I co-designed the course curriculum and facilitated delivery alongside Josh Smith and Fabian Renkan. Each of us brought experience from different contexts, including formal teaching, client delivery, and workshop facilitation, and I was responsible for ensuring the design activities were sequenced in a way that built genuine insight rather than just checking boxes.

HCD in the Wild

What We Built

A real brief, not a hypothetical. The course was anchored by an actual client problem, briefed by Alexandra from Public Transport Victoria on a Saturday morning. That decision changed everything: students engaged with the work differently because the stakes felt real.

A structured but open process. Rather than running through prescribed activities, we built space for real insights to shape the direction students took. The process moved through the full arc of a design engagement, covering research, synthesis, ideation, prototyping, and presentation, but the content was driven by what participants were actually discovering.

A week between sessions. The two days were deliberately separated by a week. Students used that time to reflect, experiment, and let their thinking develop. This was a key point of difference from conventional intensive formats and consistently noted in feedback as valuable.

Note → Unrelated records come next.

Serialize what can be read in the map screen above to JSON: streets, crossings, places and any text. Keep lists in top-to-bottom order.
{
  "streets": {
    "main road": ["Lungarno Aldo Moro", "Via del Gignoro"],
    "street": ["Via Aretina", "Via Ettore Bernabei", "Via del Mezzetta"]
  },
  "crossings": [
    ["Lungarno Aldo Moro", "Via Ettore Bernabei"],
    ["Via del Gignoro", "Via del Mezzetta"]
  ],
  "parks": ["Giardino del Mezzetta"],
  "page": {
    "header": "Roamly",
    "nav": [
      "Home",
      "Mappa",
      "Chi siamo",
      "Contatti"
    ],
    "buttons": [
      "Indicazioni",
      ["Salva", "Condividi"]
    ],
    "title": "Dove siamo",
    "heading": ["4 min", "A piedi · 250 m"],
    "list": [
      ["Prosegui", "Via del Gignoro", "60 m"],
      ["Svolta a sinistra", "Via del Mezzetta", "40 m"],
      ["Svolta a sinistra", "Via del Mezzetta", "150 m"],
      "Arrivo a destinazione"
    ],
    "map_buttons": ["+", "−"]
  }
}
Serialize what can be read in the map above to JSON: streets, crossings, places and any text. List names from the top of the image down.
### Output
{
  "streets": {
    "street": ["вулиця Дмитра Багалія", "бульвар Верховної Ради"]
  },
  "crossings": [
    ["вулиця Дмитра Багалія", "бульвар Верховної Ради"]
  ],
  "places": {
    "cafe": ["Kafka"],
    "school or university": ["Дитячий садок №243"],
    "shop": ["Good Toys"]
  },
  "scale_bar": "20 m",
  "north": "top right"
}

What Students Demonstrated

By the end of the course, participants had developed working knowledge of:

  • Client briefing and project kickoff techniques
  • Research preparation and planning
  • Conducting user research interviews
  • Insight gathering and synthesis
  • Generative design thinking and assumption challenging
  • Focus questions and ideation techniques
  • Rapid prototyping and testing
  • Feature prioritisation and planning -Pitching and presentation

“I liked that the class involved real practical research. I wish it could be extended to 3 days.”

– Course participant

HCD in the Wild

Result

The feedback was strong and consistent: students valued the real-world problem, the practical pace, and the space to think between sessions. We successfully distilled a rigorous end-to-end design process into a two-day intensive that left participants with more than a certificate. They left with a genuine shift in how they understood the work.

That’s the bar I hold for any learning experience I design. If someone can leave and actually do things differently, it worked.